#### EXTRACTED RECORDS:
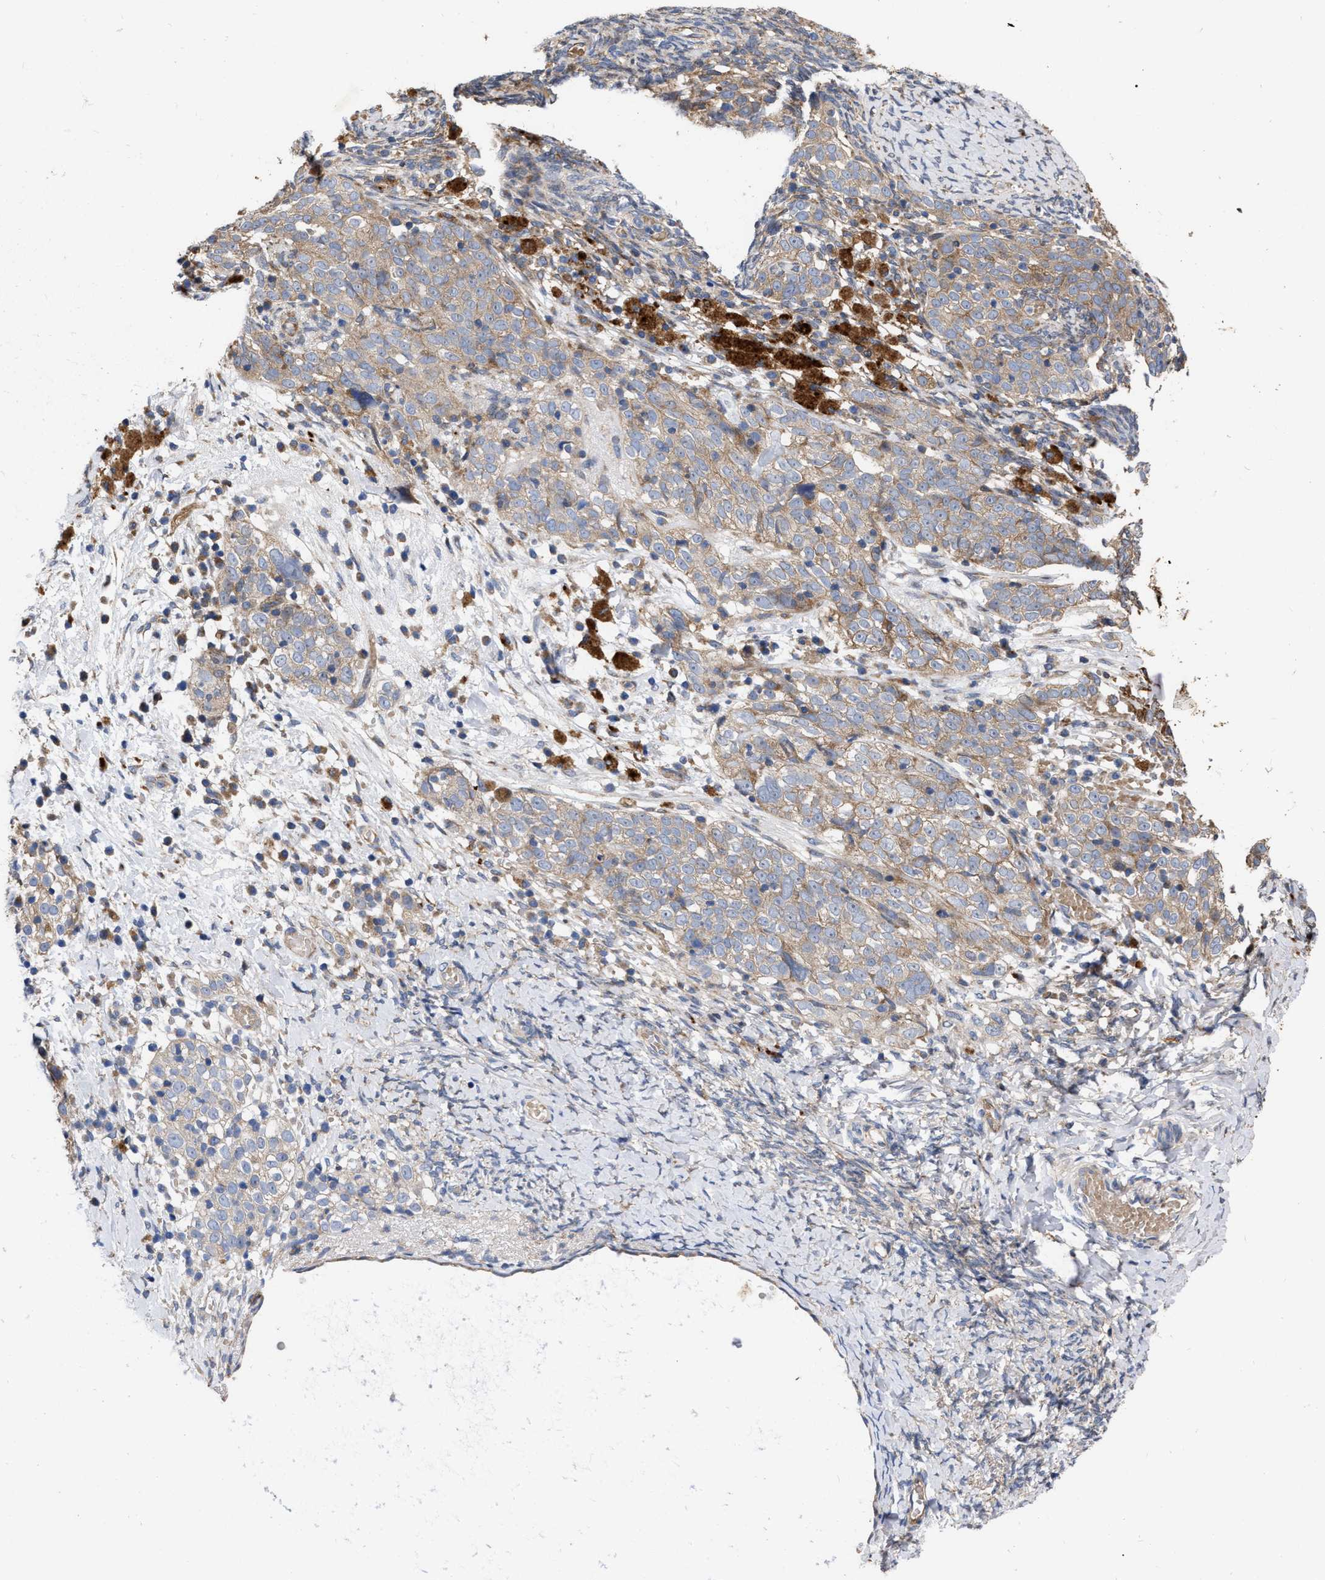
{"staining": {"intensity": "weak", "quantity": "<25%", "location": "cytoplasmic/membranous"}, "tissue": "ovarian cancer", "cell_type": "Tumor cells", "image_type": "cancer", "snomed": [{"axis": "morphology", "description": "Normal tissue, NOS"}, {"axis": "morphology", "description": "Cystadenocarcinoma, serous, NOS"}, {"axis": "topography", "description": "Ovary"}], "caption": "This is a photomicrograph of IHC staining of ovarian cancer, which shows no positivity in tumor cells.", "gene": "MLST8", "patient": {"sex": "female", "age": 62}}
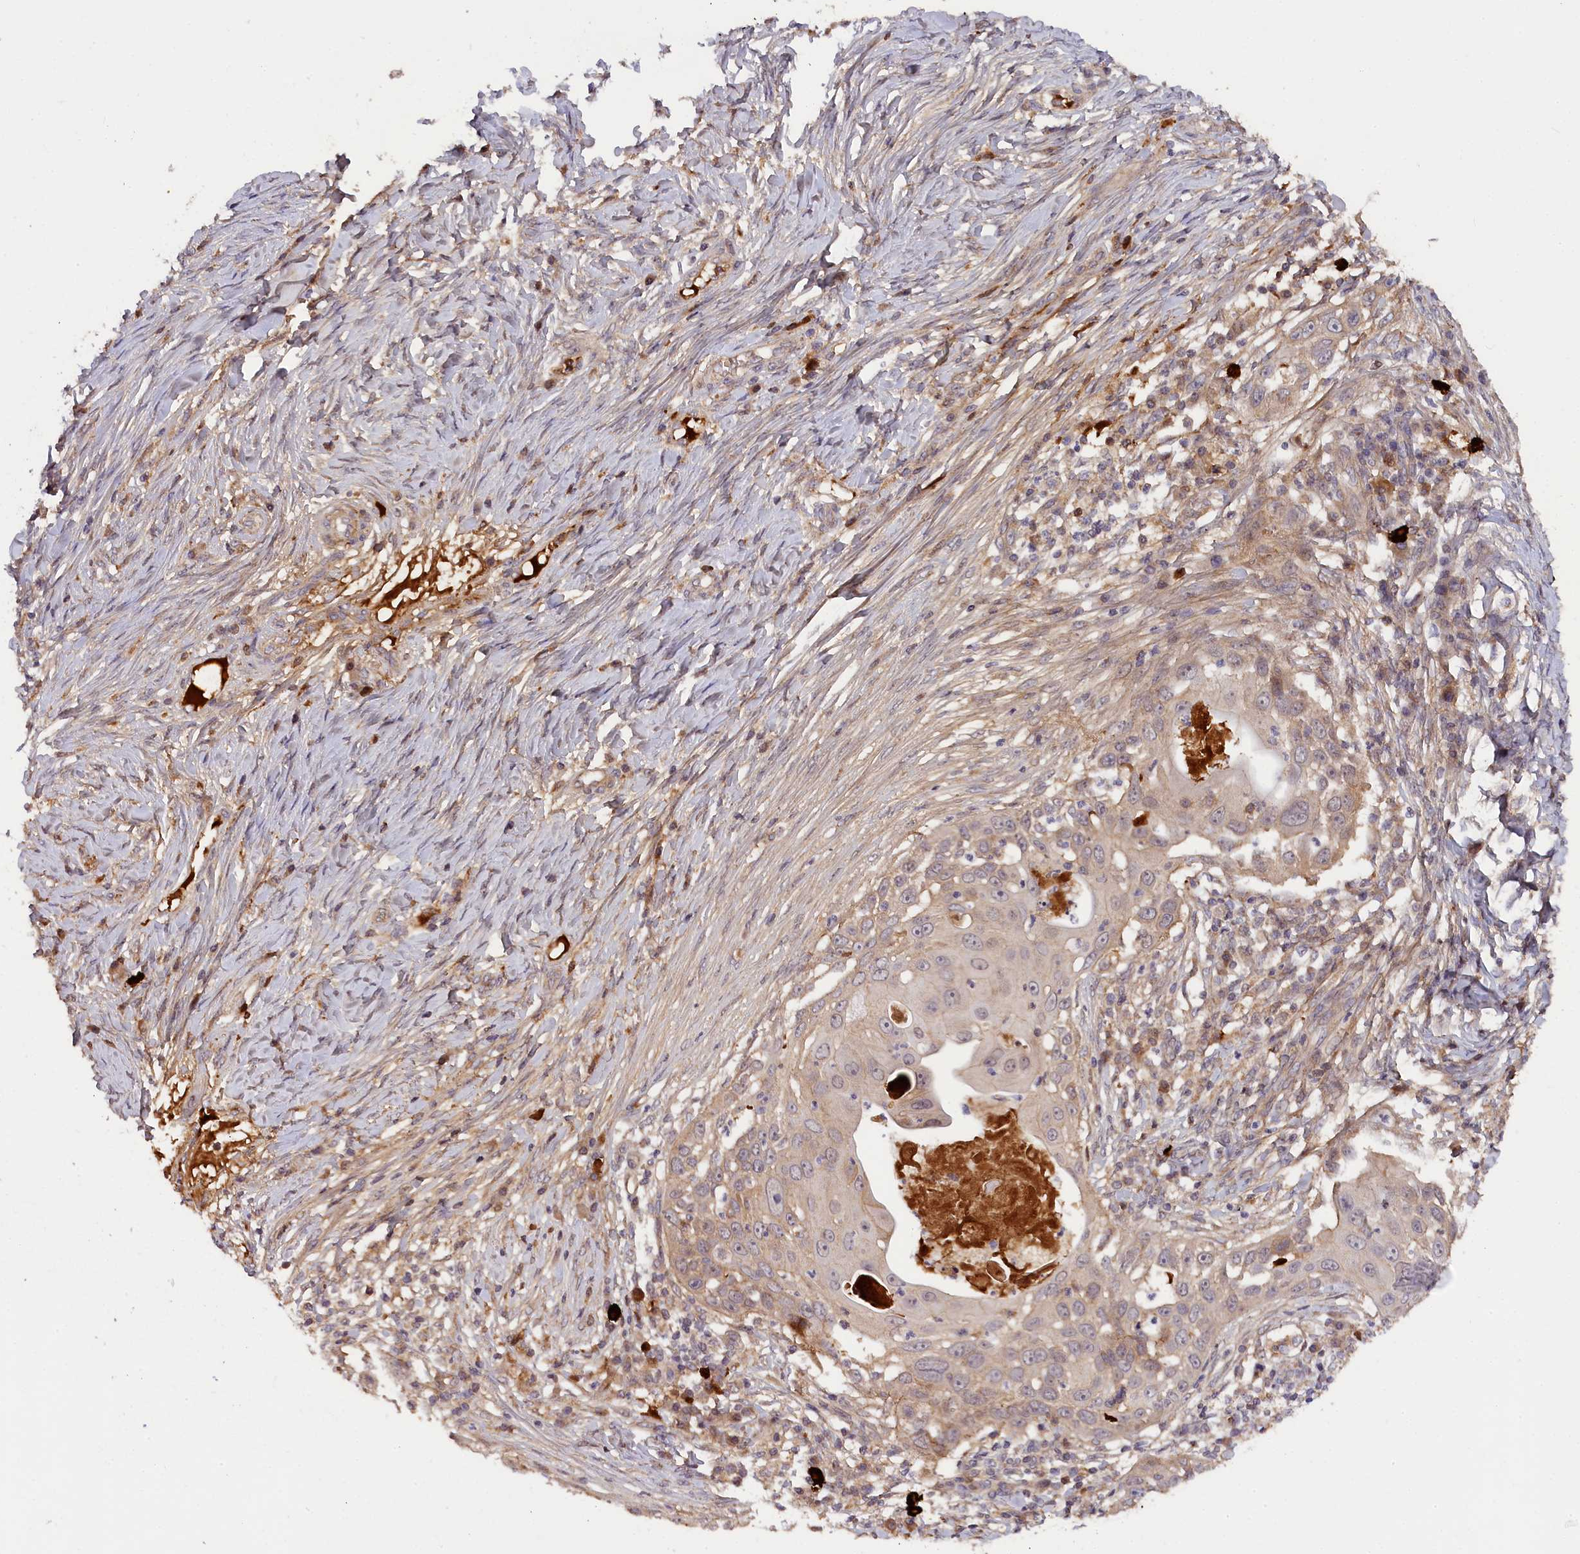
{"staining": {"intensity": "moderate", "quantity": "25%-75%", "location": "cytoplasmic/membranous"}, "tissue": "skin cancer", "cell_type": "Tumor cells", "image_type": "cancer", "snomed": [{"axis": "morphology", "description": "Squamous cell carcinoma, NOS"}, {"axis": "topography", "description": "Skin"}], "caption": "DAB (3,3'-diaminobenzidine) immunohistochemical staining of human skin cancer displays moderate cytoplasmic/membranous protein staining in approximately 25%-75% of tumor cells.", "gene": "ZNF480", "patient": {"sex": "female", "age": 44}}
==
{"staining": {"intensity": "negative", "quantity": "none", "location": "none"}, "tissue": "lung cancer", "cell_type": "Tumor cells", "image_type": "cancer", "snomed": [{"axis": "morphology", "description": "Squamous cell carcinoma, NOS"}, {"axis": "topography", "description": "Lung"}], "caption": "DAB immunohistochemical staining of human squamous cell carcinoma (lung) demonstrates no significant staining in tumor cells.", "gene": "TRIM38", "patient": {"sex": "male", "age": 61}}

#### WORK INSTRUCTIONS:
Starting at the line containing "is a photomicrograph" and stopping at the line containing "(3,3'-diaminobenzidine) immunohistochemical staining", output every line above exactly, both ends included, with pictures omitted.

#### RESPONSE BELOW:
{"staining": {"intensity": "weak", "quantity": "<25%", "location": "cytoplasmic/membranous"}, "tissue": "ovarian cancer", "cell_type": "Tumor cells", "image_type": "cancer", "snomed": [{"axis": "morphology", "description": "Normal tissue, NOS"}, {"axis": "morphology", "description": "Cystadenocarcinoma, serous, NOS"}, {"axis": "topography", "description": "Ovary"}], "caption": "This is a photomicrograph of IHC staining of ovarian cancer, which shows no positivity in tumor cells.", "gene": "MLST8", "patient": {"sex": "female", "age": 62}}
{"staining": {"intensity": "moderate", "quantity": "25%-75%", "location": "cytoplasmic/membranous"}, "tissue": "skin cancer", "cell_type": "Tumor cells", "image_type": "cancer", "snomed": [{"axis": "morphology", "description": "Squamous cell carcinoma, NOS"}, {"axis": "topography", "description": "Skin"}], "caption": "DAB (3,3'-diaminobenzidine) immunohistochemical staining of human skin cancer displays moderate cytoplasmic/membranous protein staining in approximately 25%-75% of tumor cells.", "gene": "ZNF480", "patient": {"sex": "female", "age": 44}}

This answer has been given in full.